═══ Exercise text
The opinion of the court was delivered by: WILLIAM HIBBLER, District Judge
MEMORANDUM OPINION AND ORDER
Aprile Seafreight ("Aprile") filed a nine-count complaint
against Global Freight ("Global") and Sebastiano Uzeilli De Mari
("Uzielli"), in his capacity of director of Global. According to
Aprile, after entering into a contract to arrange transportation
of Global's cargo, Global and Uzielli failed to comply with the
terms of the contract, thus breaching the contract. Further,
Aprile claims that Uzielli acted in a fraudulent manner with
regard to management of Global's assets and its capitalization.
Global and Uzielli have filed a motion to dismiss Counts I, III,
IV, V, and IX against them pursuant to Fed.R.Civ.P. 12(b)(6).
For the reasons stated herein, Global's Motion to Dismiss is
GRANTED in part and DENIED in part.
══════
**Directions for this task:**
Return the part of the court opinion from "The opinion of" to "and its capitalization.", copied word for word. The data after this point has no connection to the court opinion.
═══ Exercise data
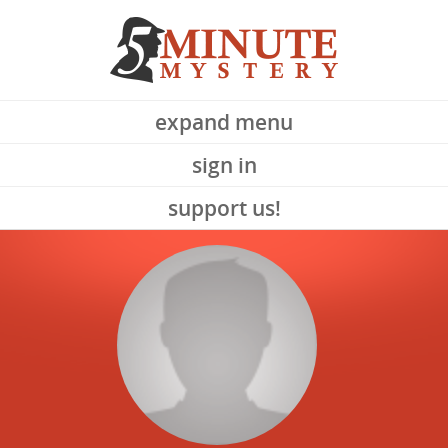
expand menu
sign in
support us!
══════
**Final answer:**
The opinion of the court was delivered by: WILLIAM HIBBLER, District Judge
MEMORANDUM OPINION AND ORDER
Aprile Seafreight ("Aprile") filed a nine-count complaint
against Global Freight ("Global") and Sebastiano Uzeilli De Mari
("Uzielli"), in his capacity of director of Global. According to
Aprile, after entering into a contract to arrange transportation
of Global's cargo, Global and Uzielli failed to comply with the
terms of the contract, thus breaching the contract. Further,
Aprile claims that Uzielli acted in a fraudulent manner with
regard to management of Global's assets and its capitalization.